Villa Farnesina è attualmente la sede di rappresentanza dell'Accademia Nazionale dei Lincei, la più alta istituzione culturale italiana, delle cui origini si parla anche nel rione Ponte. Il confine meridionale dei giardini della villa è ancora demarcato da un breve tratto superstite dei mura aureliane, con due torri, una delle quali si vede sul fondo di vicolo Moroni, l'altra dal lungotevere della Farnesina (cfr. Le mura dei papi).

Un altro grande palazzo situato sul lato opposto della via, proprio di fronte all'anzidetta villa, è Palazzo Corsini. Fu costruito da Clemente XII (Lorenzo Corsini, papa tra il 1730 e il 1740), ampliandone e ristrutturandone uno più piccolo appartenuto a Raffaele Riario, nipote di papa Sisto IV (1471-84); questi si era dovuto trasferire a Trastevere quando il suo primo palazzo, attualmente detto della Cancelleria (cfr. Parione), gli fu espropriato in quanto era rimasto coinvolto in un complotto contro un terzo papa, Leone X. Ora ospita una galleria d'arte, che comprende una collezione di dipinti del Seicento e del Settecento.

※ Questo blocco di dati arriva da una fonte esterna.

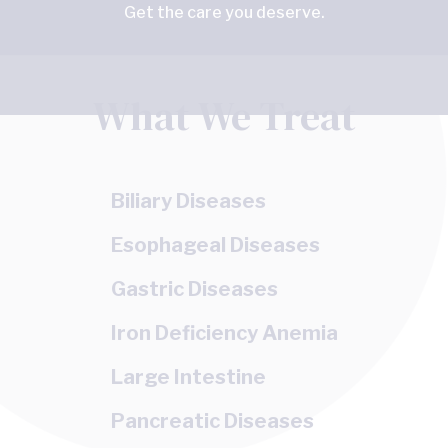
Get the care you deserve.
What We Treat
Biliary Diseases
Esophageal Diseases
Gastric Diseases
Iron Deficiency Anemia
Large Intestine
Pancreatic Diseases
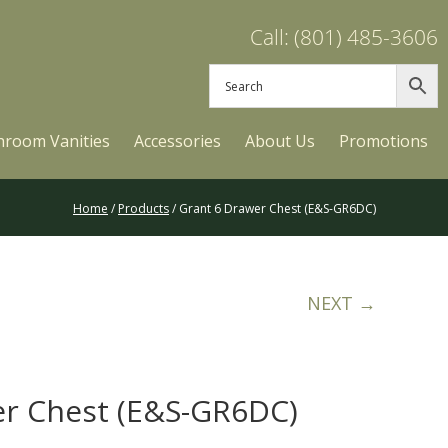
Call: (801) 485-3606
hroom Vanities
Accessories
About Us
Promotions
Home
/
Products
/ Grant 6 Drawer Chest (E&S-GR6DC)
NEXT →
er Chest (E&S-GR6DC)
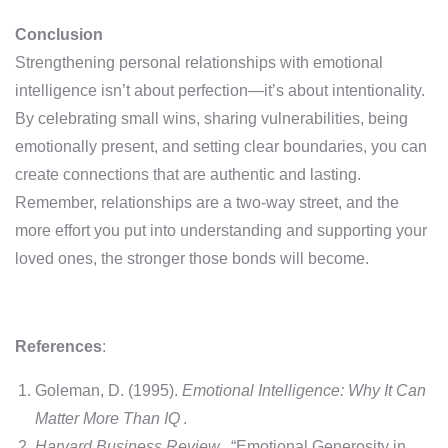
Conclusion
Strengthening personal relationships with emotional
intelligence isn’t about perfection—it’s about intentionality.
By celebrating small wins, sharing vulnerabilities, being
emotionally present, and setting clear boundaries, you can
create connections that are authentic and lasting.
Remember, relationships are a two-way street, and the
more effort you put into understanding and supporting your
loved ones, the stronger those bonds will become.
References
:
Goleman, D. (1995).
Emotional Intelligence: Why It Can
Matter More Than IQ
.
Harvard Business Review
. “Emotional Generosity in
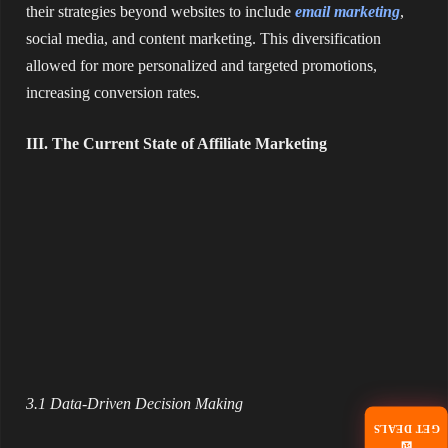
their strategies beyond websites to include
email marketing
,
social media, and content marketing. This diversification
allowed for more personalized and targeted promotions,
increasing conversion rates.
III. The Current State of Affiliate Marketing
3.1 Data-Driven Decision Making
GET DEALS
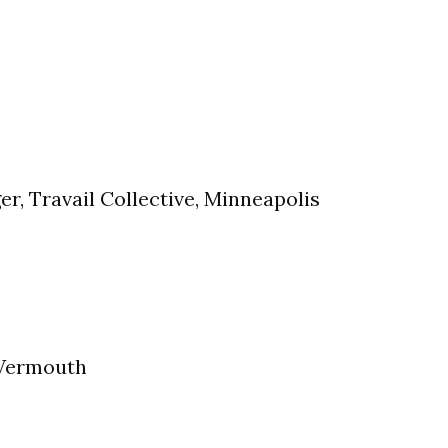
r, Travail Collective, Minneapolis
 Vermouth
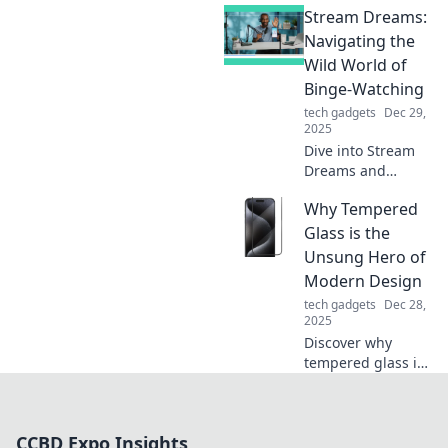
Stream Dreams:
game-changing
enhancements
Navigating the
that will
Wild World of
revolutionize your
Binge-Watching
clicks and boost
tech gadgets
Dec 29,
your productivity
2025
today!
Dive into Stream
Dreams and
discover tips,
Why Tempered
trends, and
hidden gems to
Glass is the
elevate your
Unsung Hero of
binge-watching
Modern Design
game! Don’t miss
tech gadgets
Dec 28,
out—start
2025
streaming
Discover why
smarter!
tempered glass is
revolutionizing
modern design—
blending beauty,
CCBD Expo Insights
safety, and style in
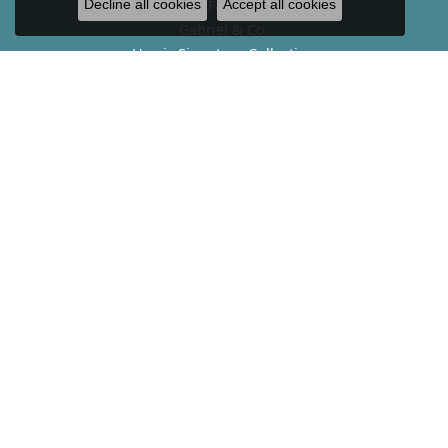
Fana
Decline all cookies
Accept all cookies
Gabriel & Co.
Harris Signature Collection
Hearts On Fire
John Hardy
Kendra Scott
Lab-Grown Diamond Jewelry
Le Vian
Melinda Maria
Tacori
Vahan
Verragio
SERVICES
Appraisals
Financing
Custom Design
Jewelry Repair
Buying Diamonds & Gold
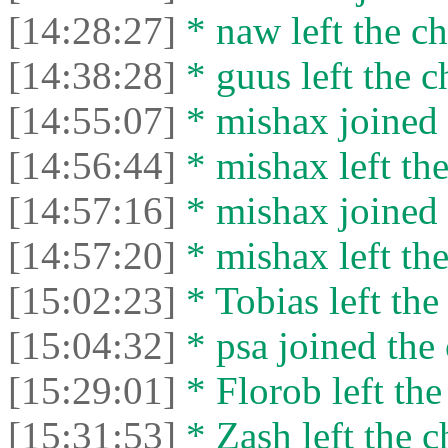
[14:28:27]
* naw left the ch
[14:38:28]
* guus left the c
[14:55:07]
* mishax joined 
[14:56:44]
* mishax left the
[14:57:16]
* mishax joined 
[14:57:20]
* mishax left the
[15:02:23]
* Tobias left the
[15:04:32]
* psa joined the 
[15:29:01]
* Florob left the
[15:31:53]
* Zash left the c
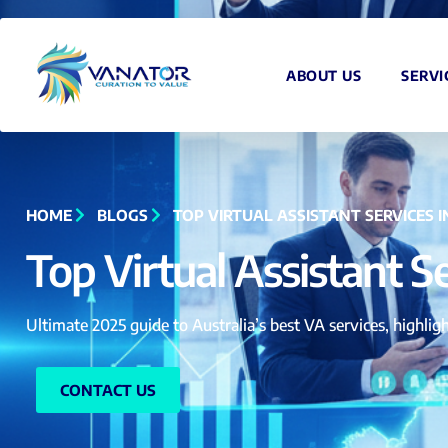
ABOUT US
SERVI
HOME
BLOGS
TOP VIRTUAL ASSISTANT SERVICES 
Top Virtual Assistant S
Ultimate 2025 guide to Australia’s best VA services, highligh
CONTACT US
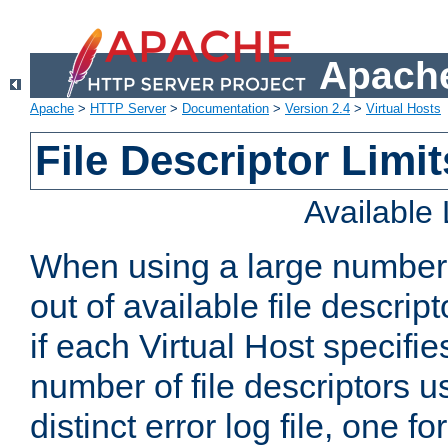
Apache
Apache
>
HTTP Server
>
Documentation
>
Version 2.4
>
Virtual Hosts
File Descriptor Limit
Available
When using a large number 
out of available file descri
if each Virtual Host specifies
number of file descriptors 
distinct error log file, one fo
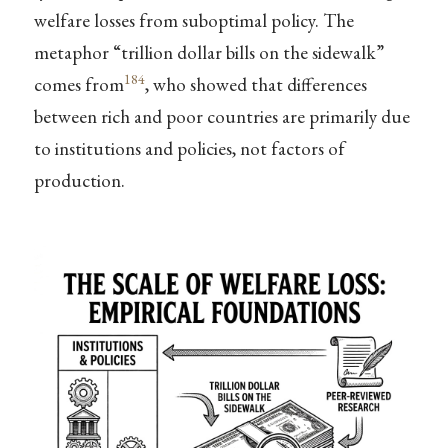
welfare losses from suboptimal policy. The
metaphor “trillion dollar bills on the sidewalk”
184
comes from
, who showed that differences
between rich and poor countries are primarily due
to institutions and policies, not factors of
production.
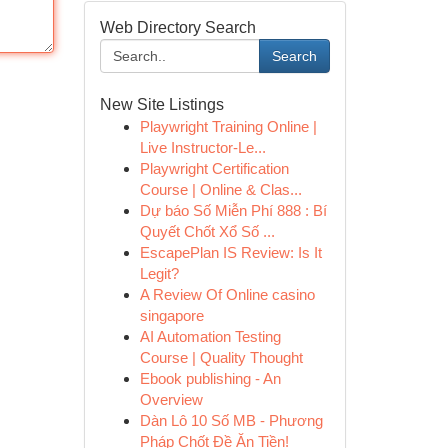
Web Directory Search
Search
New Site Listings
Playwright Training Online |
Live Instructor-Le...
Playwright Certification
Course | Online & Clas...
Dự báo Số Miễn Phí 888 : Bí
Quyết Chốt Xổ Số ...
EscapePlan IS Review: Is It
Legit?
A Review Of Online casino
singapore
AI Automation Testing
Course | Quality Thought
Ebook publishing - An
Overview
Dàn Lô 10 Số MB - Phương
Pháp Chốt Đề Ăn Tiền!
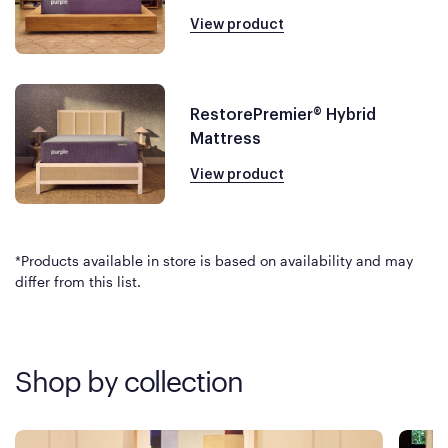
View product
RestorePremier® Hybrid
Mattress
View product
*Products available in store is based on availability and may
differ from this list.
Shop by collection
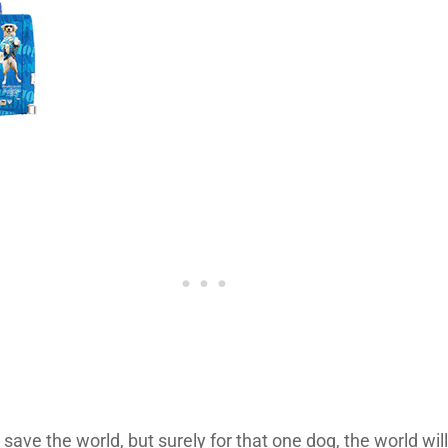
 save the world, but surely for that one dog, the world wi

Un centinaio di metri più avanti, sul lato destro di via della Lungara, si trova l'antica chiesa di San Giacomo alla Lungara [15]. Sulla parete accanto al'altare maggiore si conserva un bizzarro monumento alla memoria di Ippolito Merenda (m.1636), giurista dell'inizio del Seicento, vicino alla famiglia Barberini, che lasciò alla chiesa una cospicua somma; è costituito da uno scheletro volante a grandezza naturale che dispiega un drappo recante l'iscrizione, opera attribuita a Gianlorenzo Bernini.
via della Lungara - San Giacomo
il monumento in ricordo di Ippolito Merenda
con lo scheletro volante di Bernini
Ma la chiesa vanta anche un altro curioso primato: possiede l'unico campanile romanico di Roma con semplici finestre monofore (cioè non a bifore o polifore, divise da una o più colonnine, come si trovano comunemente negli altri campanili di questo stile); infatti quando agli inizi del Novecento la zona subì delle pesanti ristrutturazioni per la costruzione dei muraglioni lungo le rive del Tevere, la chiesa sarebbe stata demolita, come tutte le altre antiche costruzioni lungo il fiume, se non fosse stato per la sua torre campanaria che la fece risparmiare, per cui venne in seguito parzialmente incorporata in un edificio più moderno. lungotevere della Farnesina
il campanile della chiesa di San Giacomo

Via della Lungara prosegue passando davanti al carcere di Regina Coeli, di cui si è detto in precedenza, per raggiungere infine il punto di partenza, piazza Della Rovere.